Start of PASSAGE TO READ

Short of full hospital sales, some health systems are targeting specific services to divest.
Joint venture agreements are an attractive option because they allow health systems to maintain some ownership of a service line, offering visibility into day-to-day operations and decision-making abilities, said Tyler Giesting, director of healthcare M&A at West Monroe. The agreements can also provide a needed cash infusion.
St. Louis-based SSM Health has expanded a longstanding partnership with Select Medical, which helps the system manage and operate rehabilitation facilities. Last year, SSM and Select started a joint venture to own and operate an Oklahoma rehabilitation hospital. The organizations launched their first joint venture in 2009 in the St. Louis area. Select has helped SSM broaden its recruitment reach, extend financial resources and improve care transitions, SSM Chief Financial Officer Kevin Smith said.
“If we are going into a joint venture, we can lever up capital from our balance sheet and gain expertise from a partner who has multiple years in the space,” he said.
Long-term care has also been a common joint venture and divestiture target in recent years.

End of PASSAGE TO READ
Start of EXCERPTED DATA

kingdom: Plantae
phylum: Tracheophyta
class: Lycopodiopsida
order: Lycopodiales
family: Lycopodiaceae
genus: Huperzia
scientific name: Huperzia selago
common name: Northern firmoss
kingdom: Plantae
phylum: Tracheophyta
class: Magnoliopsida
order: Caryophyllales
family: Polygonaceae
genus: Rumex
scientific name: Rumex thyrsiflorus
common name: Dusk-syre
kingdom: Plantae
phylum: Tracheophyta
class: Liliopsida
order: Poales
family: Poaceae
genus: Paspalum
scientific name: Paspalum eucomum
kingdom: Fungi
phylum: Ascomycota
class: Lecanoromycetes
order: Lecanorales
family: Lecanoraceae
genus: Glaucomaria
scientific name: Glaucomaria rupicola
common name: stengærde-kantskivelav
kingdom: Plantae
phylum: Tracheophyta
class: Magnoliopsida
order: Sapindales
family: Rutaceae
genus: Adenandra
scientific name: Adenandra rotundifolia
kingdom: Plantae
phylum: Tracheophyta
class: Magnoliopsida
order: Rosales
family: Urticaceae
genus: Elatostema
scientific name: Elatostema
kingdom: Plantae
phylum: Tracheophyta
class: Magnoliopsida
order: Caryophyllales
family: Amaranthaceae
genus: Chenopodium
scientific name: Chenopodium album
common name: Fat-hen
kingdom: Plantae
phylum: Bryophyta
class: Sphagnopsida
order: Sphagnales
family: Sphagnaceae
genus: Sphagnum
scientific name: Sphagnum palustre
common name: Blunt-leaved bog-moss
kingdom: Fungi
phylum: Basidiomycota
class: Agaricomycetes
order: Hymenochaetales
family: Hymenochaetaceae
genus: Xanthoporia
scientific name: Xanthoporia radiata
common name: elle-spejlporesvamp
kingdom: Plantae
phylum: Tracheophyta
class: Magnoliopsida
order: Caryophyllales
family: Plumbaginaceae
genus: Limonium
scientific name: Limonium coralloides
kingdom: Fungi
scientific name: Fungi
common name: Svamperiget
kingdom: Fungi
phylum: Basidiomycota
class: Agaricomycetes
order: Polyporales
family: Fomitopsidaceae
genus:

End of EXCERPTED DATA

## ACTIVITY
Please answer from the passage on health system joint ventures: in what year did SSM Health and Select Medical launch their first joint venture?

## ANSWER AREA
2009